Because of HIPAA constraints, I can’t provide a lot of details, but when a teenaged patient was in my office with a parent, the teen complained that the parent had required the teen to download an app that enabled the parent to track the teen.

“What do you think about parents tracking teens that way?” my patient asked me in front of the parent.

“I think it’s an invasion of privacy,” I immediately answered.

The teen’s parent was very unhappy with that answer, but I stand by it. If you can’t trust your teen to tell you the truth about where they’re going, then you have a problem that a tracking app will not solve.

And if your justification is that you’re worried about their safety, then is your anxiety their problem or your problem? I’ve often heard parents say, “Well, I wouldn’t let them go out if I didn’t have the peace of mind from knowing that I can tell where they are.” So wait: you would keep your teen a prisoner in their home because you’re worried? Seriously? Unless your teen poses a threat to themselves or others, do you really want to convey that you don’t trust them? Even though they’ll be moving out or going off to college in a year or two? Will they suddenly become responsible then? Will the world suddenly become a safer place?

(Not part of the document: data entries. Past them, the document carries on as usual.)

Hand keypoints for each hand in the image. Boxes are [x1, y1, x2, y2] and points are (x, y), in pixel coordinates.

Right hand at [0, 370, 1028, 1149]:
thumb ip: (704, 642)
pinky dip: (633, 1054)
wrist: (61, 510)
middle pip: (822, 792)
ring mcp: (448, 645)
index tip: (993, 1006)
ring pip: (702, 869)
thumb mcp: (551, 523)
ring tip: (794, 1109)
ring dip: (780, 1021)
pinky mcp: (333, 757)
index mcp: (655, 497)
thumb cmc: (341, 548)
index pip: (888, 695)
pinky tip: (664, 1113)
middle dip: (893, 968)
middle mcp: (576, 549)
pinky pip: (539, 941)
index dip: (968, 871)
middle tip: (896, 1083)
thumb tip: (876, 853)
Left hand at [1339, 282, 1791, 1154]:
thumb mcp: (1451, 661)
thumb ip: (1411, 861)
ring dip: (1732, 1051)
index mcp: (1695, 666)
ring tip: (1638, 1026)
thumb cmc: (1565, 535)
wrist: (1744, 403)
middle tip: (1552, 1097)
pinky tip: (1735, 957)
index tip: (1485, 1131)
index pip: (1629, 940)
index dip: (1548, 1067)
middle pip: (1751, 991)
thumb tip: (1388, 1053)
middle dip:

What are you teaching them now?

There are alternative ways to communicate with your teen and to develop trust. Start when they’re young and build a relationship with them whereby they know they need to call you and let you know where they will be – and that they need to be there or call you in advance if they are about to change their plans/location. My kids learned early on to be responsible about letting me know where they’d be, and in turn, I almost never told them that they couldn’t go somewhere.  I got peace of mind from our arrangement. What they got was a sense of responsibility and the absence of guilt most of their friends who lied to their parents had.

It really isn’t that difficult, folks. Don’t rely on privacy-invasive technology as a substitute for good communication and parent/child relationships.